Effortlessly Convert Audio to SRT with douwantech/faster-whisper Cognitive Actions

22 Apr 2025
Effortlessly Convert Audio to SRT with douwantech/faster-whisper Cognitive Actions

In today’s digital landscape, converting audio files into readable formats is essential for accessibility and content creation. The douwantech/faster-whisper API offers a powerful Cognitive Action that facilitates this process by converting audio files into SRT (SubRip Subtitle) format. This pre-built action streamlines subtitle creation for audio content, making it easier for developers to integrate audio transcription capabilities into their applications.

Prerequisites

Before getting started with the Cognitive Actions, ensure you have the following:

  • An API key for the Cognitive Actions platform.
  • Access to a publicly available audio file in a supported format (e.g., MP3).

Conceptually, authentication is typically done by passing your API key in the request headers.

Cognitive Actions Overview

Convert Audio to SRT

Purpose:
The "Convert Audio to SRT" action transforms audio files into SRT subtitle format, making it easy to create subtitles for audio content.

Category:
Audio Transcription

Input

The input required for this action is defined in the schema below:

  • audioFile (required): A URI pointing to the audio input file. The URI must be publicly accessible and in a proper format (e.g., https://example.com/file.mp3).

Example Input:

{
  "audioFile": "https://replicate.delivery/pbxt/L9QEjk0XBMhzAvMewy8cjuOACT8asXTvUY2JsayxNY5WEP8q/audio.mp3"
}

Output

Upon successful execution, this action typically returns a URI to the generated SRT file.

Example Output:

https://assets.cognitiveactions.com/invocations/60f20a3e-2f25-4304-be65-3388bc12703c/2a140eb7-a199-4eea-be18-06663448d845.srt

Conceptual Usage Example (Python)

The following Python code snippet demonstrates how a developer might invoke the "Convert Audio to SRT" action:

import requests
import json

# Replace with your Cognitive Actions API key and endpoint
COGNITIVE_ACTIONS_API_KEY = "YOUR_COGNITIVE_ACTIONS_API_KEY"
COGNITIVE_ACTIONS_EXECUTE_URL = "https://api.cognitiveactions.com/actions/execute" # Hypothetical endpoint

action_id = "18d906f8-a6b2-4cce-a748-97ec8e7beab2"  # Action ID for Convert Audio to SRT

# Construct the input payload based on the action's requirements
payload = {
    "audioFile": "https://replicate.delivery/pbxt/L9QEjk0XBMhzAvMewy8cjuOACT8asXTvUY2JsayxNY5WEP8q/audio.mp3"
}

headers = {
    "Authorization": f"Bearer {COGNITIVE_ACTIONS_API_KEY}",
    "Content-Type": "application/json"
}

try:
    response = requests.post(
        COGNITIVE_ACTIONS_EXECUTE_URL,
        headers=headers,
        json={"action_id": action_id, "inputs": payload}  # Hypothetical structure
    )
    response.raise_for_status()  # Raise an exception for bad status codes (4xx or 5xx)
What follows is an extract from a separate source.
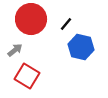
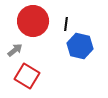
red circle: moved 2 px right, 2 px down
black line: rotated 32 degrees counterclockwise
blue hexagon: moved 1 px left, 1 px up
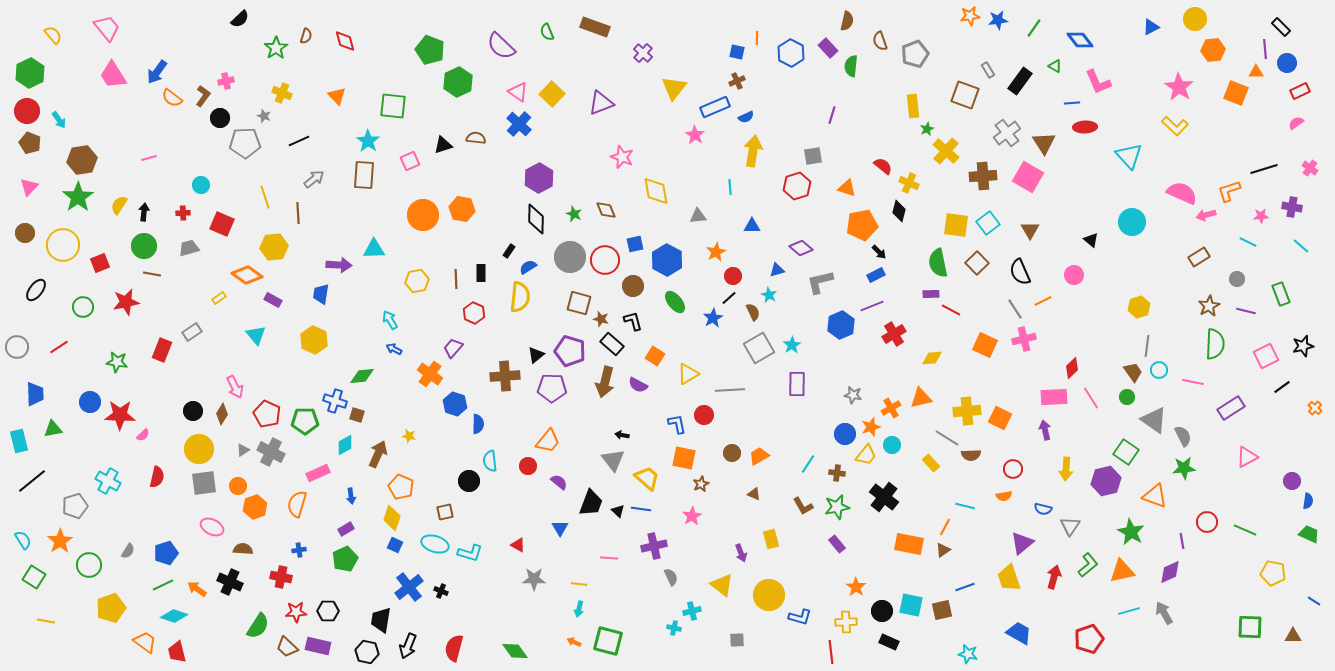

    result = response.json()
    print("Action executed successfully:")
    print(json.dumps(result, indent=2))

except requests.exceptions.RequestException as e:
    print(f"Error executing action {action_id}: {e}")
    if e.response is not None:
        print(f"Response status: {e.response.status_code}")
        try:
            print(f"Response body: {e.response.json()}")
        except json.JSONDecodeError:
            print(f"Response body: {e.response.text}")

In this code:

  • Replace YOUR_COGNITIVE_ACTIONS_API_KEY with your actual API key.
  • The action_id variable is set to the ID of the "Convert Audio to SRT" action.
  • The payload is structured according to the specified input requirements, allowing you to send the audio file URI.
  • The output of the completed action will be printed to the console.

Conclusion

The "Convert Audio to SRT" Cognitive Action from the douwantech/faster-whisper API simplifies the process of creating subtitles for audio files. By leveraging this action, developers can enhance accessibility and content engagement in their applications effortlessly. Consider exploring additional use cases such as integrating this action into video processing workflows or providing enhanced accessibility features for your users. Dive into the world of audio transcription and elevate your applications today!